Understanding the “change” agenda Many CHRISTUS strategies and tactics have to do with maintaining the status quo while making it more efficient and effective. However, critical to our success are certain areas which must be radically changed. It is imperative that I spend as much time as possible on not only identifying these areas, but paving the way for change.
Teaching, coaching and mentoring future leaders Prior posts on my blog have been written on this key success factor. It will always be true where we are successful, we have the right leader and where we are not, we don’t! It is our job to make sure that those to which we give responsibility are sufficiently educated to lead effectively and accept accountability.
Balance “present” and “future” time and energy If the present does not work, there will be no future without substantial investment.

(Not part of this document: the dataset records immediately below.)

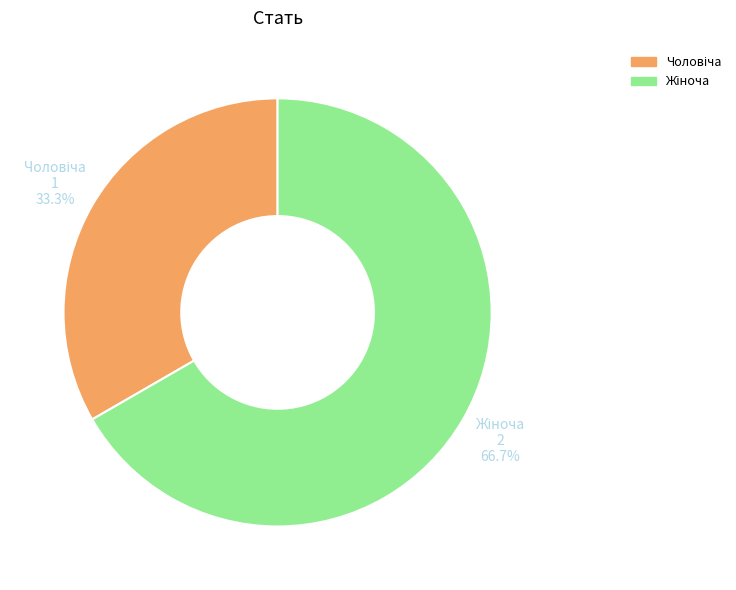

Is there any slice that represents more than half of the pie?

Yes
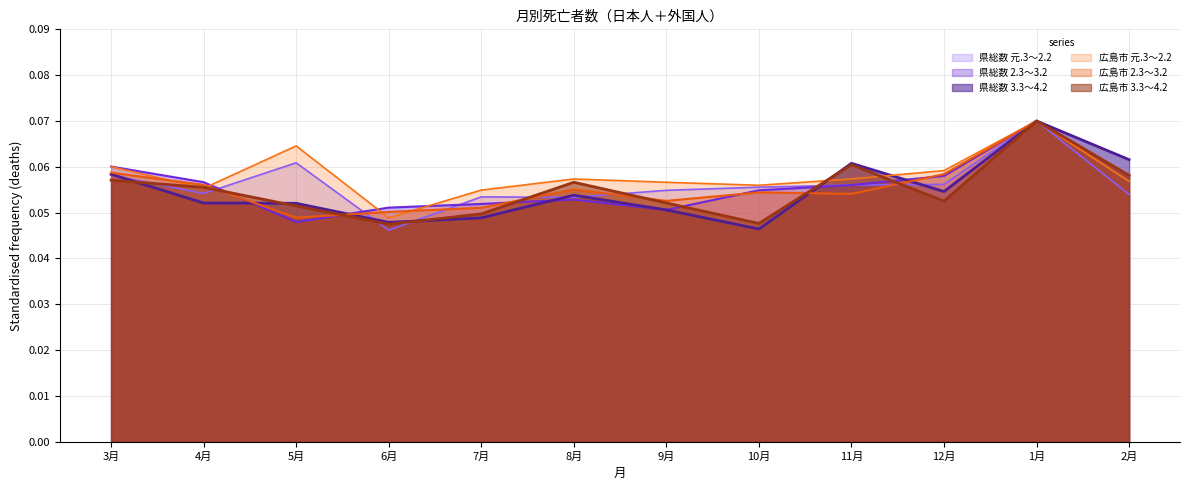

The value of 広島市 3.3～4.2 at 2月 is 0.1. True or false?

True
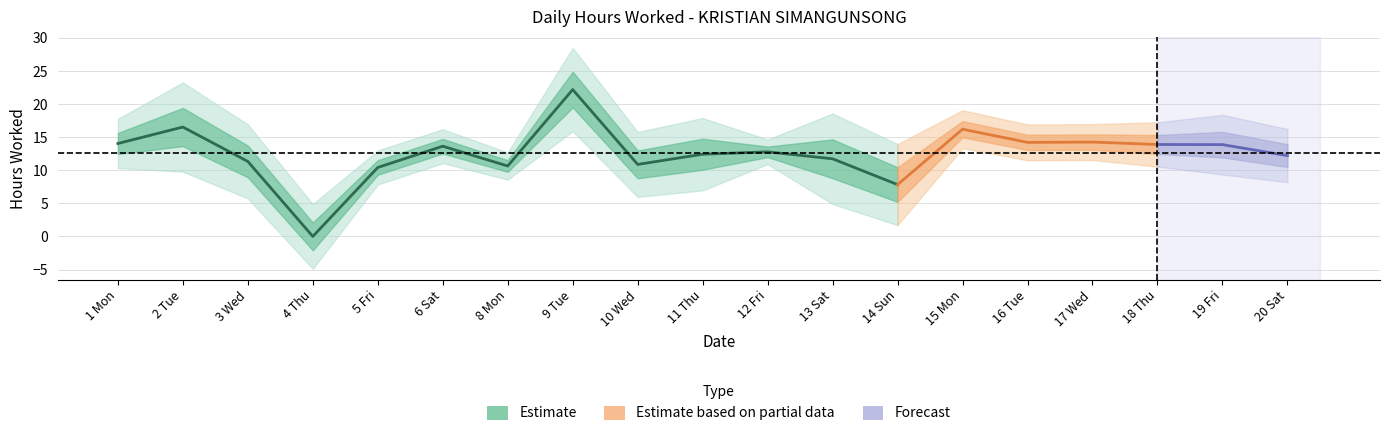

List the labels in order of value, smallest first.

4 Thu, 14 Sun, 5 Fri, 8 Mon, 10 Wed, 3 Wed, 13 Sat, 20 Sat, 11 Thu, 12 Fri, 6 Sat, 19 Fri, 18 Thu, 1 Mon, 16 Tue, 17 Wed, 15 Mon, 2 Tue, 9 Tue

The money we spent on Futures Task Force II will have been wasted if our cash flow cannot sustain current operations.
Creating the culture of the organization For us, that has been creating a culture of excellence built on the foundation of our mission, vision and values. This is done through constant focus on the 4 directions of our Journey to Excellence, connecting everything we do to them. Because no consultant or association can pluck a culture off the shelf and make it work, I must walk the culture walk and talk the culture talk each and every day.